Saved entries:
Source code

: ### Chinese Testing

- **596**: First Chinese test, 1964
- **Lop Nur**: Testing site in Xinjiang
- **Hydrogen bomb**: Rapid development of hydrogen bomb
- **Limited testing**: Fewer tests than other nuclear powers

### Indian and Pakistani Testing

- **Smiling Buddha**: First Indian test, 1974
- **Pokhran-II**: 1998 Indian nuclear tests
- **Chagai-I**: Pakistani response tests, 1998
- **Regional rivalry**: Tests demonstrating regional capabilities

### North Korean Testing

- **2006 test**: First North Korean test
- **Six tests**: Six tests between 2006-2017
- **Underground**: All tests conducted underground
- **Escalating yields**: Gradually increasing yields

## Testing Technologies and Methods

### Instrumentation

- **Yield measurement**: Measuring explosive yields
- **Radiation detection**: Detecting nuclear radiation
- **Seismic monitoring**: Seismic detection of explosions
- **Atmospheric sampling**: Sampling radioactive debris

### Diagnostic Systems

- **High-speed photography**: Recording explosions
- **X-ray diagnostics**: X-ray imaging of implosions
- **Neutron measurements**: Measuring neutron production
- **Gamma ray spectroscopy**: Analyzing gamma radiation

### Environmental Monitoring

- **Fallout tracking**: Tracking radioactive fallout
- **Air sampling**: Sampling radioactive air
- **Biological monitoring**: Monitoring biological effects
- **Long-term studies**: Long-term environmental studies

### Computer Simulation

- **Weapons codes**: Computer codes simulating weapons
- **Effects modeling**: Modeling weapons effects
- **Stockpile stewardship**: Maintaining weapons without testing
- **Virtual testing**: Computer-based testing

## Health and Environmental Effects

---

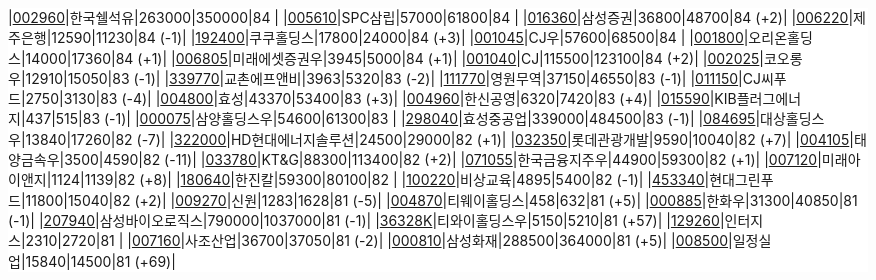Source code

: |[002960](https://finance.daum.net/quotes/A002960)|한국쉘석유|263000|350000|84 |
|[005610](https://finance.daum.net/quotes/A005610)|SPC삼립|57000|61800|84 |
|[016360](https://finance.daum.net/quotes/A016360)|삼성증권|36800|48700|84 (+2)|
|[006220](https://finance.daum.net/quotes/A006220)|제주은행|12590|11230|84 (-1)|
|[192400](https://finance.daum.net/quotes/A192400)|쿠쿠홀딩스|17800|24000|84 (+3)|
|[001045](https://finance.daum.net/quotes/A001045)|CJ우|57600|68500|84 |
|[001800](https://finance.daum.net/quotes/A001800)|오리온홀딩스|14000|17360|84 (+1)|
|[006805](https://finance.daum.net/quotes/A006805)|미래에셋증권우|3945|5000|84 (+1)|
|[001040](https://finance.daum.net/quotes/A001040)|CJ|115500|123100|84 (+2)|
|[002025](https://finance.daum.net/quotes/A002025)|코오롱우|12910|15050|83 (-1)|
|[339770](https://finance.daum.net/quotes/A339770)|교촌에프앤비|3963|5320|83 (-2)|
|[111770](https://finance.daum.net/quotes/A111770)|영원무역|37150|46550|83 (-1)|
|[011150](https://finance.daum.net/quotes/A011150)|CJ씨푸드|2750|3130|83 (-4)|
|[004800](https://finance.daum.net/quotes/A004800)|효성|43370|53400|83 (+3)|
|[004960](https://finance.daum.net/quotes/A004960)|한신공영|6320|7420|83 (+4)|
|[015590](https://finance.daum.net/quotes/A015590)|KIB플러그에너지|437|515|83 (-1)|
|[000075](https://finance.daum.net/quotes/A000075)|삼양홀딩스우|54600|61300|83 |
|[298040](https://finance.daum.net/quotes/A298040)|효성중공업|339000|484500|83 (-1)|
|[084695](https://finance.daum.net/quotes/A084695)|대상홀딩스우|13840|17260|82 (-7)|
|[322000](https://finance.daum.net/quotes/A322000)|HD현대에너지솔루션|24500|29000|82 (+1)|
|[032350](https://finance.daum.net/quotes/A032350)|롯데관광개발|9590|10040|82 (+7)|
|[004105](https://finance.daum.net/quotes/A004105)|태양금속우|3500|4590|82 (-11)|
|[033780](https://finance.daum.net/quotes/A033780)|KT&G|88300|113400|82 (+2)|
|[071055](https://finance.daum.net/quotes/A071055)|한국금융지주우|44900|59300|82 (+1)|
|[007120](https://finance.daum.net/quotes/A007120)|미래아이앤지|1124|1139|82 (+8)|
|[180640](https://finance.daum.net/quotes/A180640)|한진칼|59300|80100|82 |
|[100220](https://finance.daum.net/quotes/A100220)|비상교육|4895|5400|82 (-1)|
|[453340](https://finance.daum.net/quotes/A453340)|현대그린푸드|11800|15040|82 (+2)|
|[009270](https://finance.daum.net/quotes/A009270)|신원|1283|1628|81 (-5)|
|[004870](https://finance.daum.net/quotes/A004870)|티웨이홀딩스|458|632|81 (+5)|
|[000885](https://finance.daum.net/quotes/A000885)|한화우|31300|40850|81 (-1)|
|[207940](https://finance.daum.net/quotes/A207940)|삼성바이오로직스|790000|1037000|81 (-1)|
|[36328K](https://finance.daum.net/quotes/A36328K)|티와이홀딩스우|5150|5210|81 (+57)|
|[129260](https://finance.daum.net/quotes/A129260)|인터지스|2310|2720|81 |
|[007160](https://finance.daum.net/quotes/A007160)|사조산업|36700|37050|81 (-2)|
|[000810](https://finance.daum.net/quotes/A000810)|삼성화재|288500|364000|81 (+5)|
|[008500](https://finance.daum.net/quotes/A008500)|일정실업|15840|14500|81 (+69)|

Assigned task: Render the lines from the one containing "- **Yield measurement**: Measuring" through the one containing "## Health and Environmental Effects" as a Markdown table with the columns Row and Line, numbering each row and skipping blank lines.

Written response:
| Row | Line |
|---|---|
| 1 | - **Yield measurement**: Measuring explosive yields |
| 2 | - **Radiation detection**: Detecting nuclear radiation |
| 3 | - **Seismic monitoring**: Seismic detection of explosions |
| 4 | - **Atmospheric sampling**: Sampling radioactive debris |
| 5 | ### Diagnostic Systems |
| 6 | - **High-speed photography**: Recording explosions |
| 7 | - **X-ray diagnostics**: X-ray imaging of implosions |
| 8 | - **Neutron measurements**: Measuring neutron production |
| 9 | - **Gamma ray spectroscopy**: Analyzing gamma radiation |
| 10 | ### Environmental Monitoring |
| 11 | - **Fallout tracking**: Tracking radioactive fallout |
| 12 | - **Air sampling**: Sampling radioactive air |
| 13 | - **Biological monitoring**: Monitoring biological effects |
| 14 | - **Long-term studies**: Long-term environmental studies |
| 15 | ### Computer Simulation |
| 16 | - **Weapons codes**: Computer codes simulating weapons |
| 17 | - **Effects modeling**: Modeling weapons effects |
| 18 | - **Stockpile stewardship**: Maintaining weapons without testing |
| 19 | - **Virtual testing**: Computer-based testing |
| 20 | ## Health and Environmental Effects |